§ Exercise directions
Looking at the listing below, retype exactly the lines starting at the one containing "スピと言うのか分からんが変な" and ending at the one containing "Sizi doğru habere ulaştırır", both included, and nothing else.

§ Listed entries
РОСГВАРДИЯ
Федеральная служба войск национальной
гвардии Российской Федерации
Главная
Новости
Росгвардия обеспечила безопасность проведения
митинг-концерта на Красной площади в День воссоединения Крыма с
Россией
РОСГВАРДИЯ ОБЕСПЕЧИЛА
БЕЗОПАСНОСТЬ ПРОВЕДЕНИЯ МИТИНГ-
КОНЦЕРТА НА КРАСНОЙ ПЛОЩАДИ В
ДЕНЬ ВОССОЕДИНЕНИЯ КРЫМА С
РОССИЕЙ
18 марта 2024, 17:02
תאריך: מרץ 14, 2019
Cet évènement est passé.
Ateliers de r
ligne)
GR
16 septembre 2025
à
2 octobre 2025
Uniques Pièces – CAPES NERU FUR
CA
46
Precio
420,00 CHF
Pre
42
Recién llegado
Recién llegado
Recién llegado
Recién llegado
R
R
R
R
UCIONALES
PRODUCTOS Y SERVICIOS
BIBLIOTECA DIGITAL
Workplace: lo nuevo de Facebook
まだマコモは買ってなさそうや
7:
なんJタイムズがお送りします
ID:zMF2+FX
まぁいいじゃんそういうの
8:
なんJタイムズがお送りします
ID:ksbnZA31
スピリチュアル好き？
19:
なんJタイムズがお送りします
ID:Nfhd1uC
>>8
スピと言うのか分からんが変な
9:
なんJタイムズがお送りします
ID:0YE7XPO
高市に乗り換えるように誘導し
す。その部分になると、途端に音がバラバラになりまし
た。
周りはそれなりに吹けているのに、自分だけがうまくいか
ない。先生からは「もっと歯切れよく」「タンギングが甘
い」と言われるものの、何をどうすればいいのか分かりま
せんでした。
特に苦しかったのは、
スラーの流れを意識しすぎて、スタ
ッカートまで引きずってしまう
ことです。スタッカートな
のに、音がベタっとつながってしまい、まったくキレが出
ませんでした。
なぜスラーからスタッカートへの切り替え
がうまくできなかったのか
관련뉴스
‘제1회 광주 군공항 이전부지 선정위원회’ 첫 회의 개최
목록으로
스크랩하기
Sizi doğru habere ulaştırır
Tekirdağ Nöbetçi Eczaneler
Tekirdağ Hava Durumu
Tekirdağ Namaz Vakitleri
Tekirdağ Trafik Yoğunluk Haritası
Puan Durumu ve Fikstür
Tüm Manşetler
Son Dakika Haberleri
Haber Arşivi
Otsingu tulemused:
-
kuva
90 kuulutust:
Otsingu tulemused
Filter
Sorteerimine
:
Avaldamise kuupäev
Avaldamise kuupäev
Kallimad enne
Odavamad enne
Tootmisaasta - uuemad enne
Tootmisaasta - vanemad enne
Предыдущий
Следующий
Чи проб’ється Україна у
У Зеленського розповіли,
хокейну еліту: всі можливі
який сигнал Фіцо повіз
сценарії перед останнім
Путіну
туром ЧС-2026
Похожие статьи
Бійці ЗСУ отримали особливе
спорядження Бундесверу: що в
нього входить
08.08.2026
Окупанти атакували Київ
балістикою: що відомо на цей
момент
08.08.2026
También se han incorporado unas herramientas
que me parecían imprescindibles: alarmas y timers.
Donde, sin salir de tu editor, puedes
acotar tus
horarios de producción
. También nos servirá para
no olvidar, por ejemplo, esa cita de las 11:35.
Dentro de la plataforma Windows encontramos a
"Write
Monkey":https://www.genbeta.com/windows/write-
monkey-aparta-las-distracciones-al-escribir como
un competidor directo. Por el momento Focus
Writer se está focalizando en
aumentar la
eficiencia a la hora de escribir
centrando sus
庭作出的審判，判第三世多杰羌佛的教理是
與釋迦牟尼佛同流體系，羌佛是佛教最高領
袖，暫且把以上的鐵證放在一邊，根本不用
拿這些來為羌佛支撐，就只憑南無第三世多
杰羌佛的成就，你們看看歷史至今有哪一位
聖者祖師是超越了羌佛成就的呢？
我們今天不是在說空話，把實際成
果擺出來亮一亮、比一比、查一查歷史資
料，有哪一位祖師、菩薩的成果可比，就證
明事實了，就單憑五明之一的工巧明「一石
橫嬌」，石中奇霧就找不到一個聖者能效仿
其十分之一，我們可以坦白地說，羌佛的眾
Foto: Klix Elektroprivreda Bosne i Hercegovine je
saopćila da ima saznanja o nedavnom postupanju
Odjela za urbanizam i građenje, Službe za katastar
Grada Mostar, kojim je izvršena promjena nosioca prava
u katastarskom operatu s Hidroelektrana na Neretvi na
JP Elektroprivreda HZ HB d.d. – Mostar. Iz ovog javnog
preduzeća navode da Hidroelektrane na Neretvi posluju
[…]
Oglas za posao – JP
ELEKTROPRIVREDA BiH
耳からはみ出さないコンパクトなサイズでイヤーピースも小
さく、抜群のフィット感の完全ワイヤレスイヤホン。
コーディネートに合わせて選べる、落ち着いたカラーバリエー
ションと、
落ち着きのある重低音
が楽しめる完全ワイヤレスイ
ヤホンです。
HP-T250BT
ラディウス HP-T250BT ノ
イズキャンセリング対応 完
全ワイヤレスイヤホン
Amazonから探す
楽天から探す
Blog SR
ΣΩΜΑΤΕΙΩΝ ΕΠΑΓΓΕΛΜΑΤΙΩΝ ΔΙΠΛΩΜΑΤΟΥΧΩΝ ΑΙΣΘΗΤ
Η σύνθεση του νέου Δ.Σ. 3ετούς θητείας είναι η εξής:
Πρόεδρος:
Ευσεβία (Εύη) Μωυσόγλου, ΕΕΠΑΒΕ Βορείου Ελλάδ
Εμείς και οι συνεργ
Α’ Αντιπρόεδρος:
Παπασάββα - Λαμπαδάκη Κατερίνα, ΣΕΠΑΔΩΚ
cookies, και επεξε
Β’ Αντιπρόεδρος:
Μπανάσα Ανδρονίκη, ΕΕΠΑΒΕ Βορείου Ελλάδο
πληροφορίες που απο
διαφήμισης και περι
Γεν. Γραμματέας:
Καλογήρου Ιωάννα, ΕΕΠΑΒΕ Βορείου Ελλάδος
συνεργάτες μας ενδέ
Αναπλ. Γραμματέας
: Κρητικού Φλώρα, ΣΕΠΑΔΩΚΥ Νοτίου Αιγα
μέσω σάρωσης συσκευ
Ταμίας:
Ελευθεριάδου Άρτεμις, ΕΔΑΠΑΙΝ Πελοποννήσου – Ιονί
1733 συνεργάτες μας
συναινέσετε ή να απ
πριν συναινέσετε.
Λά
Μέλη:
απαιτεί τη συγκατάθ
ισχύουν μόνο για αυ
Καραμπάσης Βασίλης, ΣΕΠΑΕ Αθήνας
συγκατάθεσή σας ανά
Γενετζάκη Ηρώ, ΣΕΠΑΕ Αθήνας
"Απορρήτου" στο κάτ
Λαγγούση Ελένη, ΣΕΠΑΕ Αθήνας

§ Answer to the problem
スピと言うのか分からんが変な
9:
なんJタイムズがお送りします
ID:0YE7XPO
高市に乗り換えるように誘導し
す。その部分になると、途端に音がバラバラになりまし
た。
周りはそれなりに吹けているのに、自分だけがうまくいか
ない。先生からは「もっと歯切れよく」「タンギングが甘
い」と言われるものの、何をどうすればいいのか分かりま
せんでした。
特に苦しかったのは、
スラーの流れを意識しすぎて、スタ
ッカートまで引きずってしまう
ことです。スタッカートな
のに、音がベタっとつながってしまい、まったくキレが出
ませんでした。
なぜスラーからスタッカートへの切り替え
がうまくできなかったのか
관련뉴스
‘제1회 광주 군공항 이전부지 선정위원회’ 첫 회의 개최
목록으로
스크랩하기
Sizi doğru habere ulaştırır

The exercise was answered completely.